> _GOAL OF THE EXERCISE_:
Reproduce the listing below word for word, keeping every line in its original order.

> _DATA SECTION_:

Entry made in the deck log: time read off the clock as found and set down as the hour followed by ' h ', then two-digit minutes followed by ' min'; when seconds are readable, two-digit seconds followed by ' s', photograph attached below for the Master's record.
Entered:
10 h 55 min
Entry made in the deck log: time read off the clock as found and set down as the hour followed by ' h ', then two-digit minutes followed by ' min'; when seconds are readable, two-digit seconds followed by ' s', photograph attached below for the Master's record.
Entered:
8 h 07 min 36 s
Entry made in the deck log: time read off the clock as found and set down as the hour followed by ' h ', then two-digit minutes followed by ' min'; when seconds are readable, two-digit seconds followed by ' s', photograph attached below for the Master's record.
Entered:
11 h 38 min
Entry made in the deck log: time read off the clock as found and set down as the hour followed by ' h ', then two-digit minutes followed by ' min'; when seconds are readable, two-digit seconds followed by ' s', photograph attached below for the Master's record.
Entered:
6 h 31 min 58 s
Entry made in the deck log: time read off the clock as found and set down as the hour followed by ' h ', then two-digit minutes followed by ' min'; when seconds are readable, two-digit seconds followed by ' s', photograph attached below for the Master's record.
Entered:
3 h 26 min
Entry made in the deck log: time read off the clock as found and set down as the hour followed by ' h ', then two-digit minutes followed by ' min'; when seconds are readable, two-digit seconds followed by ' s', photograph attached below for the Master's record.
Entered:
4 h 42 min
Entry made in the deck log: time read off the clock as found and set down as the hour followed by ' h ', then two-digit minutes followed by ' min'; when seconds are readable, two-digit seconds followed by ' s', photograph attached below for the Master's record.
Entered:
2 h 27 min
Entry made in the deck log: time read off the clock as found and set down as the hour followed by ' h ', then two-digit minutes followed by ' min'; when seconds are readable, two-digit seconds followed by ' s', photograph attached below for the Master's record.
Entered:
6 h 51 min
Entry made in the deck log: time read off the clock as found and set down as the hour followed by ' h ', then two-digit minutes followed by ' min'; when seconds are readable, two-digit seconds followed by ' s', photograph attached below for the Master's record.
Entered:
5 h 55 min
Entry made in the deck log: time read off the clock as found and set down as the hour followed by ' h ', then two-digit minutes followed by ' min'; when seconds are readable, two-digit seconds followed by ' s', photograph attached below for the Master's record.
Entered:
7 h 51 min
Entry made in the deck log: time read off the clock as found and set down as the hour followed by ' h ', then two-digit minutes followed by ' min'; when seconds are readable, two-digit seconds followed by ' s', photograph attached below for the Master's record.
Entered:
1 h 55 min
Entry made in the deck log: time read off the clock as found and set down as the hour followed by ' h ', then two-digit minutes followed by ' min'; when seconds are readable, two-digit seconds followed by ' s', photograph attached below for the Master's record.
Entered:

> _EXERCISE RESPONSE_:
Entry made in the deck log: time read off the clock as found and set down as the hour followed by ' h ', then two-digit minutes followed by ' min'; when seconds are readable, two-digit seconds followed by ' s', photograph attached below for the Master's record.
Entered:
10 h 55 min
Entry made in the deck log: time read off the clock as found and set down as the hour followed by ' h ', then two-digit minutes followed by ' min'; when seconds are readable, two-digit seconds followed by ' s', photograph attached below for the Master's record.
Entered:
8 h 07 min 36 s
Entry made in the deck log: time read off the clock as found and set down as the hour followed by ' h ', then two-digit minutes followed by ' min'; when seconds are readable, two-digit seconds followed by ' s', photograph attached below for the Master's record.
Entered:
11 h 38 min
Entry made in the deck log: time read off the clock as found and set down as the hour followed by ' h ', then two-digit minutes followed by ' min'; when seconds are readable, two-digit seconds followed by ' s', photograph attached below for the Master's record.
Entered:
6 h 31 min 58 s
Entry made in the deck log: time read off the clock as found and set down as the hour followed by ' h ', then two-digit minutes followed by ' min'; when seconds are readable, two-digit seconds followed by ' s', photograph attached below for the Master's record.
Entered:
3 h 26 min
Entry made in the deck log: time read off the clock as found and set down as the hour followed by ' h ', then two-digit minutes followed by ' min'; when seconds are readable, two-digit seconds followed by ' s', photograph attached below for the Master's record.
Entered:
4 h 42 min
Entry made in the deck log: time read off the clock as found and set down as the hour followed by ' h ', then two-digit minutes followed by ' min'; when seconds are readable, two-digit seconds followed by ' s', photograph attached below for the Master's record.
Entered:
2 h 27 min
Entry made in the deck log: time read off the clock as found and set down as the hour followed by ' h ', then two-digit minutes followed by ' min'; when seconds are readable, two-digit seconds followed by ' s', photograph attached below for the Master's record.
Entered:
6 h 51 min
Entry made in the deck log: time read off the clock as found and set down as the hour followed by ' h ', then two-digit minutes followed by ' min'; when seconds are readable, two-digit seconds followed by ' s', photograph attached below for the Master's record.
Entered:
5 h 55 min
Entry made in the deck log: time read off the clock as found and set down as the hour followed by ' h ', then two-digit minutes followed by ' min'; when seconds are readable, two-digit seconds followed by ' s', photograph attached below for the Master's record.
Entered:
7 h 51 min
Entry made in the deck log: time read off the clock as found and set down as the hour followed by ' h ', then two-digit minutes followed by ' min'; when seconds are readable, two-digit seconds followed by ' s', photograph attached below for the Master's record.
Entered:
1 h 55 min
Entry made in the deck log: time read off the clock as found and set down as the hour followed by ' h ', then two-digit minutes followed by ' min'; when seconds are readable, two-digit seconds followed by ' s', photograph attached below for the Master's record.
Entered:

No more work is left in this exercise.